In June 1939, Halas proposed that the NFL's most valuable player award, which had been approved by the league's directors at their annual winter meeting, be named the Joe F. Carr Memorial Trophy. Halas' proposal was adopted by the NFL the following month.

The NFL Most Valuable Player Award was named for Carr starting in 1939 and continuing through the 1946 season, after which it was discontinued. The Touchdown Club of Columbus also presented a Joe F. Carr Trophy to the NFL Player of the Year annually from 1955 to 1978.

In 1950, the Helms Athletic Foundation established the Paul H. Helms Pro Football Hall of Fame (not to be confused with the Pro Football Hall of Fame established in 1962). Carr was one of the inaugural inductees into the Helms Pro Football Hall of Fame.

In July 1962, a board was established to select up to 20 individuals as the inaugural inductees into the newly established Pro Football Hall of Fame. The sport editor of The Pittsburgh Press at the time predicted: "Its first choice could well be Joe Carr, the little man from Columbus, O., whose retiring nature was matched by his fiery belief in the future of professional football. Mr.
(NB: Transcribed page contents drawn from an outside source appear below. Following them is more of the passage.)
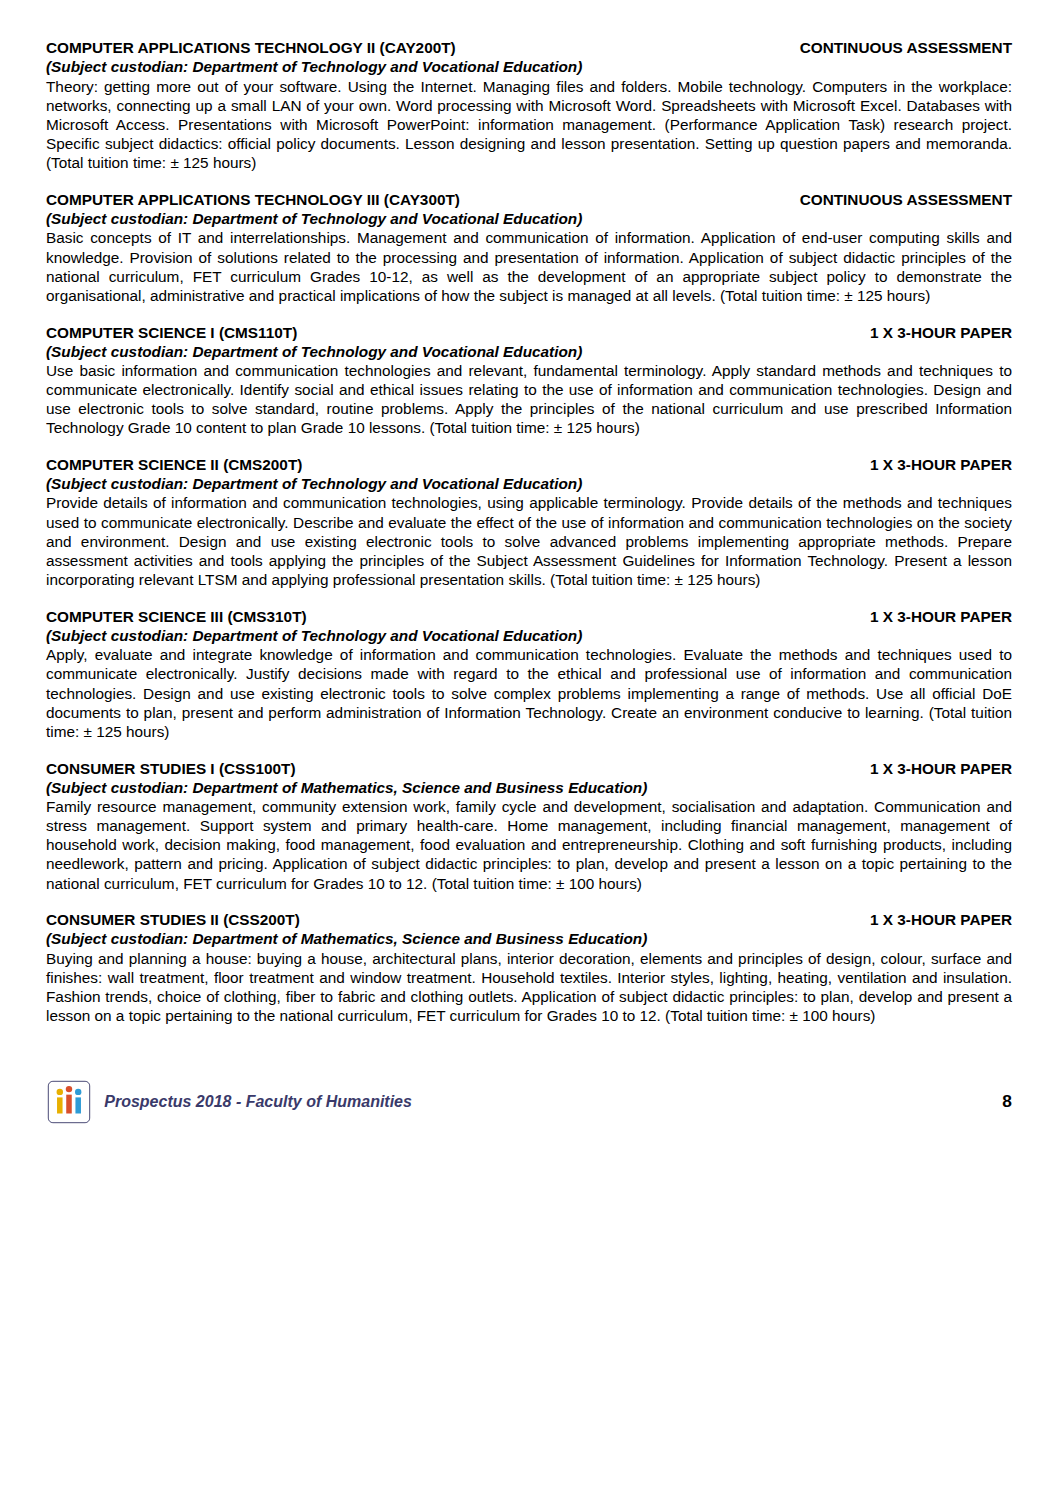COMPUTER APPLICATIONS TECHNOLOGY II (CAY200T) CONTINUOUS ASSESSMENT
(Subject custodian: Department of Technology and Vocational Education)
Theory: getting more out of your software. Using the Internet. Managing files and folders. Mobile technology. Computers in the workplace: networks, connecting up a small LAN of your own. Word processing with Microsoft Word. Spreadsheets with Microsoft Excel. Databases with Microsoft Access. Presentations with Microsoft PowerPoint: information management. (Performance Application Task) research project. Specific subject didactics: official policy documents. Lesson designing and lesson presentation. Setting up question papers and memoranda. (Total tuition time: ± 125 hours)
COMPUTER APPLICATIONS TECHNOLOGY III (CAY300T) CONTINUOUS ASSESSMENT
(Subject custodian: Department of Technology and Vocational Education)
Basic concepts of IT and interrelationships. Management and communication of information. Application of end-user computing skills and knowledge. Provision of solutions related to the processing and presentation of information. Application of subject didactic principles of the national curriculum, FET curriculum Grades 10-12, as well as the development of an appropriate subject policy to demonstrate the organisational, administrative and practical implications of how the subject is managed at all levels. (Total tuition time: ± 125 hours)
COMPUTER SCIENCE I (CMS110T) 1 X 3-HOUR PAPER
(Subject custodian: Department of Technology and Vocational Education)
Use basic information and communication technologies and relevant, fundamental terminology. Apply standard methods and techniques to communicate electronically. Identify social and ethical issues relating to the use of information and communication technologies. Design and use electronic tools to solve standard, routine problems. Apply the principles of the national curriculum and use prescribed Information Technology Grade 10 content to plan Grade 10 lessons. (Total tuition time: ± 125 hours)
COMPUTER SCIENCE II (CMS200T) 1 X 3-HOUR PAPER
(Subject custodian: Department of Technology and Vocational Education)
Provide details of information and communication technologies, using applicable terminology. Provide details of the methods and techniques used to communicate electronically. Describe and evaluate the effect of the use of information and communication technologies on the society and environment. Design and use existing electronic tools to solve advanced problems implementing appropriate methods. Prepare assessment activities and tools applying the principles of the Subject Assessment Guidelines for Information Technology. Present a lesson incorporating relevant LTSM and applying professional presentation skills. (Total tuition time: ± 125 hours)
COMPUTER SCIENCE III (CMS310T) 1 X 3-HOUR PAPER
(Subject custodian: Department of Technology and Vocational Education)
Apply, evaluate and integrate knowledge of information and communication technologies. Evaluate the methods and techniques used to communicate electronically. Justify decisions made with regard to the ethical and professional use of information and communication technologies. Design and use existing electronic tools to solve complex problems implementing a range of methods. Use all official DoE documents to plan, present and perform administration of Information Technology. Create an environment conducive to learning. (Total tuition time: ± 125 hours)
CONSUMER STUDIES I (CSS100T) 1 X 3-HOUR PAPER
(Subject custodian: Department of Mathematics, Science and Business Education)
Family resource management, community extension work, family cycle and development, socialisation and adaptation. Communication and stress management. Support system and primary health-care. Home management, including financial management, management of household work, decision making, food management, food evaluation and entrepreneurship. Clothing and soft furnishing products, including needlework, pattern and pricing. Application of subject didactic principles: to plan, develop and present a lesson on a topic pertaining to the national curriculum, FET curriculum for Grades 10 to 12. (Total tuition time: ± 100 hours)
CONSUMER STUDIES II (CSS200T) 1 X 3-HOUR PAPER
(Subject custodian: Department of Mathematics, Science and Business Education)
Buying and planning a house: buying a house, architectural plans, interior decoration, elements and principles of design, colour, surface and finishes: wall treatment, floor treatment and window treatment. Household textiles. Interior styles, lighting, heating, ventilation and insulation. Fashion trends, choice of clothing, fiber to fabric and clothing outlets. Application of subject didactic principles: to plan, develop and present a lesson on a topic pertaining to the national curriculum, FET curriculum for Grades 10 to 12. (Total tuition time: ± 100 hours)
Prospectus 2018 - Faculty of Humanities
8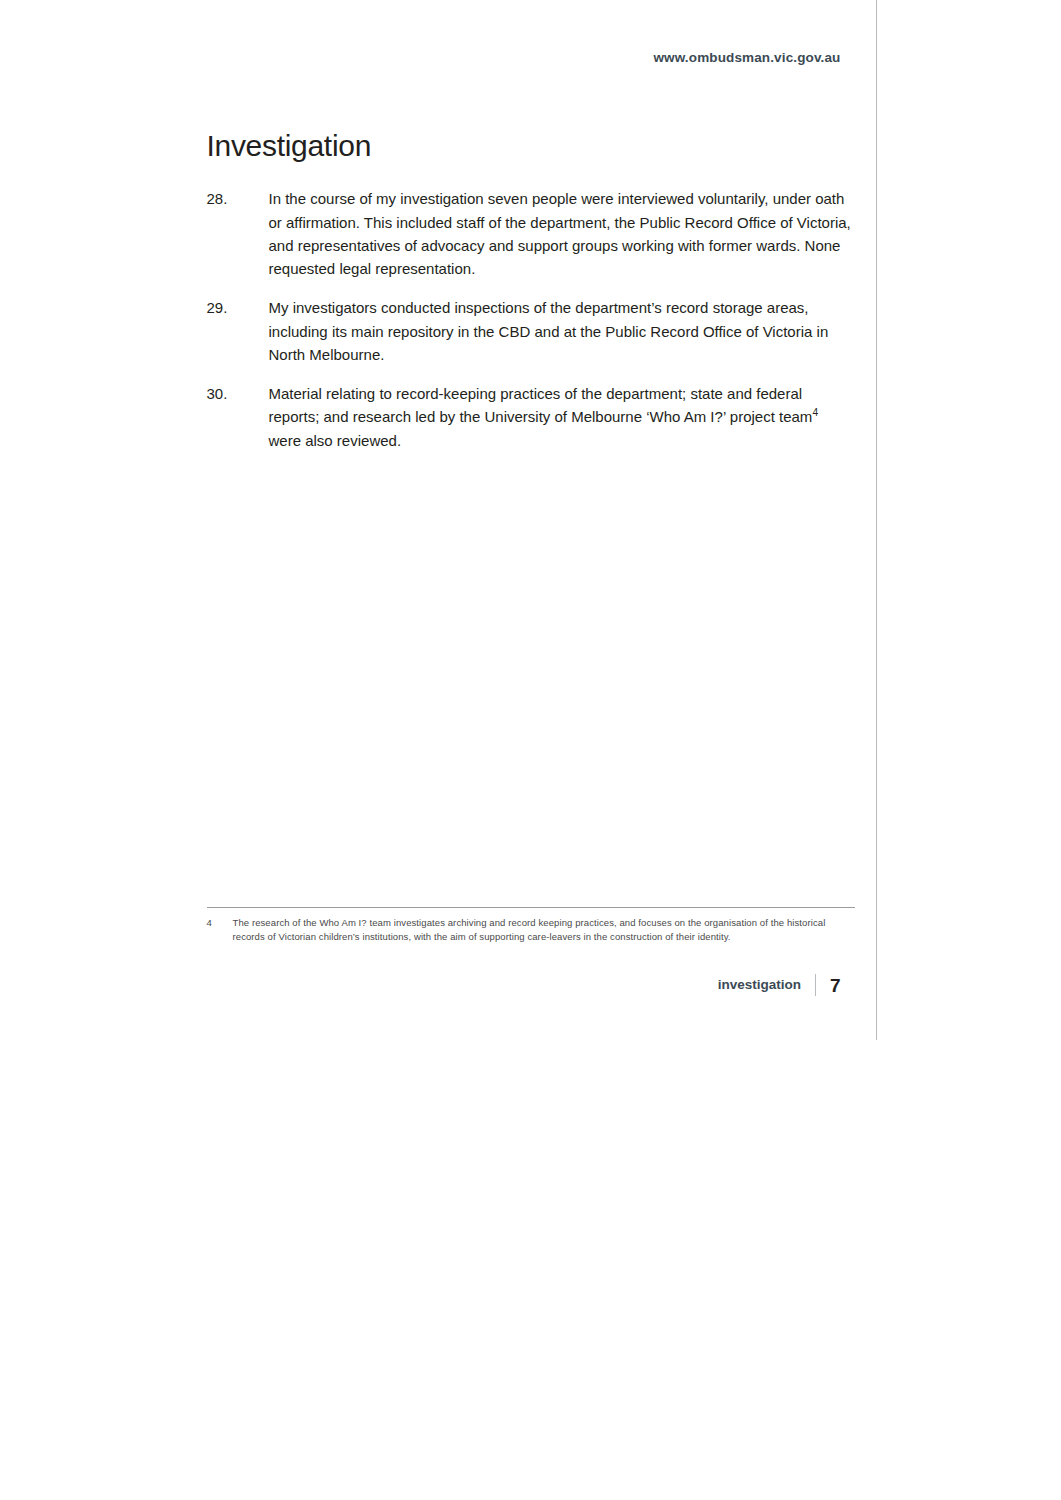www.ombudsman.vic.gov.au
Investigation
28. In the course of my investigation seven people were interviewed voluntarily, under oath or affirmation. This included staff of the department, the Public Record Office of Victoria, and representatives of advocacy and support groups working with former wards. None requested legal representation.
29. My investigators conducted inspections of the department’s record storage areas, including its main repository in the CBD and at the Public Record Office of Victoria in North Melbourne.
30. Material relating to record-keeping practices of the department; state and federal reports; and research led by the University of Melbourne ‘Who Am I?’ project team4 were also reviewed.
4 The research of the Who Am I? team investigates archiving and record keeping practices, and focuses on the organisation of the historical records of Victorian children’s institutions, with the aim of supporting care-leavers in the construction of their identity.
investigation 7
Carr was the NFL's first president, a position he held until his death, and much of the league's success can be traced back to the solid foundation he laid."

In January 1963, the inaugural group of inductees was announced with Carr being one of "the first 17 immortals" to be voted into the Pro Football Hall of Fame. He was one of six officials selected "for helping to guide the pro sport from its original role as a stepchild of the college game to its modern popularity". He was described in a biographical portrait released by the Hall as the "Father of Professional Football" for his organizational work in the early days of professional football. Other inaugural inductees included George Halas, Red Grange, Jim Thorpe, Bronko Nagurski, Curly Lambeau, and Bert Bell.

In 1979, George Halas wrote that professional football in its infancy needed a man who could direct the development of our organization, help design rules and enforce them." In Halas' view, Carr was that man: "He was a born organizer."

In 2010, football historian Chris Willis published a biography of Carr titled, "The Man Who Built the National Football League: Joe F. Carr".